GenAI is impressive until you give it something that actually matters.
Then it fails quietly.
With confidence.
The Numbers Problem
Ask GenAI to calculate the present value of a simple annuity.
Annual payment: $10,000
Term: 20 years
Discount rate: 3%
It will produce an answer.
That answer will be wrong.
Not wildly wrong.
Just wrong enough to ruin a pricing decision.
Why it fails:
GenAI doesn't perform arithmetic.
It predicts what numbers usually appear in this context.
For common calculations, those predictions look right.
For your specific calculation, they're fabricated.
The test:
I asked three different GenAI models this exact question.
Results:
- Model A: $148,775.40
- Model B: $149,086.50
- Model C: $148,877.50
Actual answer: $148,775.54
Close, right?
Now price a product with that error.
Compounded across thousands of policies.
Suddenly "close" becomes "liability."
The Assumptions Problem
You're building a long-term care pricing model.
You ask GenAI: "What's a reasonable lapse rate assumption for LTC policies?"
It responds: "Industry studies suggest lapse rates between 2-4% annually, with higher rates in early durations and lower rates after the free look period."
Sounds good.
It's also useless.
Your product has:
- A 10-pay premium structure
- Partnership program certification
- Rate guarantee for five years
- Mostly employer groups
None of those factors appear in GenAI's answer.
Because it gave you a generic pattern, not an analyzed assumption.
What actually happened:
GenAI synthesized language from pricing manuals, research papers, and industry reports.
It knows what actuaries typically write about lapse rates.
It doesn't know what lapse rate fits your context.
You still need to:
- Pull your own experience data
- Adjust for product features
- Consider competitive positioning
- Document your rationale
GenAI didn't help.
It just delayed the real work with plausible-sounding filler.
The Edge Case Problem
Edge cases are where actuarial work actually happens.
The standard case runs smoothly.
The edge case requires judgment.
GenAI has no judgment.
Example: Claim Reserving
You're reserving for a cyber liability claim.
Policyholder reported a data breach.
Notification costs are clear.
But there's potential regulatory action pending.
Class action litigation might follow.
Long-tail defense costs are unknown.
You ask GenAI: "How should I reserve for potential regulatory fines in a cyber breach claim?"
It responds with general framework language about expected value and scenario analysis.
All technically correct.
None of it tells you:
- What jurisdictions are involved
- Whether the breach meets GDPR thresholds
- If similar cases settled or went to trial
- What your reinsurance treaty actually covers
GenAI gave you the shape of an answer.
You still have to fill in everything that matters.
The Confidence Problem
The dangerous part isn't that GenAI fails.
It's that GenAI fails without signaling uncertainty.
When you make a calculation error, you might second-guess yourself.

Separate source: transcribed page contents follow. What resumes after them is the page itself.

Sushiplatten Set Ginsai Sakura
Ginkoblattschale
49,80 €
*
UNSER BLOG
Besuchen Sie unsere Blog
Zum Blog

When GenAI makes an error, it formats it beautifully.
Side-by-side comparison:
Your work: "I calculated the pure premium at $487, but I'm not confident about the exposure adjustment—might be closer to $510 depending on how we define a covered unit."

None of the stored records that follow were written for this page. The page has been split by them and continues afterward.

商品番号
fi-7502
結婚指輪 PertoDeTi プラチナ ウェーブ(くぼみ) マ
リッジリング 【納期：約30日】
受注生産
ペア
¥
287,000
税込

GenAI's work: "The indicated pure premium is $498.50 based on historical loss experience adjusted for trend and exposure changes."
Which one sounds more reliable?
Which one is actually more reliable?
What This Means Practically
Use GenAI for drafting.
Never for deciding.
If the output contains:
- Calculated numbers
- Specific assumptions for your context
- Recommendations on edge cases
Verify everything.
Assume nothing.
Treat it like you would an email from someone who's never seen your data but has read a lot about actuarial science.
GenAI breaks down exactly where actuarial work gets interesting.
When the pattern is unusual.
When the numbers actually matter.
When judgment is required.
That's not a flaw in GenAI.
It's a reminder of what actuarial work actually is.